(Camera calibration data)

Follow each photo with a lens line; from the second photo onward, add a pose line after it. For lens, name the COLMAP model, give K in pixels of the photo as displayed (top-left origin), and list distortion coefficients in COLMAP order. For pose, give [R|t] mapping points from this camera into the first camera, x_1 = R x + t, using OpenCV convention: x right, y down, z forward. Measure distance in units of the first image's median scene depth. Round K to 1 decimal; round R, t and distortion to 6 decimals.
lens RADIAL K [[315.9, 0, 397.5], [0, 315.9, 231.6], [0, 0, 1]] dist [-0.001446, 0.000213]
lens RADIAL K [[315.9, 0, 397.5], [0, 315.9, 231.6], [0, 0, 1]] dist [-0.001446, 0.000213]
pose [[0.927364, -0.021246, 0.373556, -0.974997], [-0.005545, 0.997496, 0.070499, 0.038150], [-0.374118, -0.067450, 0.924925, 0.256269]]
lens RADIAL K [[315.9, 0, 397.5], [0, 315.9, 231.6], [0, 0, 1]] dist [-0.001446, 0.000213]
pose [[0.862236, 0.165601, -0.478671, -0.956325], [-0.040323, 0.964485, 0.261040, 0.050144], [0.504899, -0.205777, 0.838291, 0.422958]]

= TASK TO COMPLETE =
Your answer must be an exact transcription of every record above.

= WRITTEN SOLUTION =
Follow each photo with a lens line; from the second photo onward, add a pose line after it. For lens, name the COLMAP model, give K in pixels of the photo as displayed (top-left origin), and list distortion coefficients in COLMAP order. For pose, give [R|t] mapping points from this camera into the first camera, x_1 = R x + t, using OpenCV convention: x right, y down, z forward. Measure distance in units of the first image's median scene depth. Round K to 1 decimal; round R, t and distortion to 6 decimals.
lens RADIAL K [[315.9, 0, 397.5], [0, 315.9, 231.6], [0, 0, 1]] dist [-0.001446, 0.000213]
lens RADIAL K [[315.9, 0, 397.5], [0, 315.9, 231.6], [0, 0, 1]] dist [-0.001446, 0.000213]
pose [[0.927364, -0.021246, 0.373556, -0.974997], [-0.005545, 0.997496, 0.070499, 0.038150], [-0.374118, -0.067450, 0.924925, 0.256269]]
lens RADIAL K [[315.9, 0, 397.5], [0, 315.9, 231.6], [0, 0, 1]] dist [-0.001446, 0.000213]
pose [[0.862236, 0.165601, -0.478671, -0.956325], [-0.040323, 0.964485, 0.261040, 0.050144], [0.504899, -0.205777, 0.838291, 0.422958]]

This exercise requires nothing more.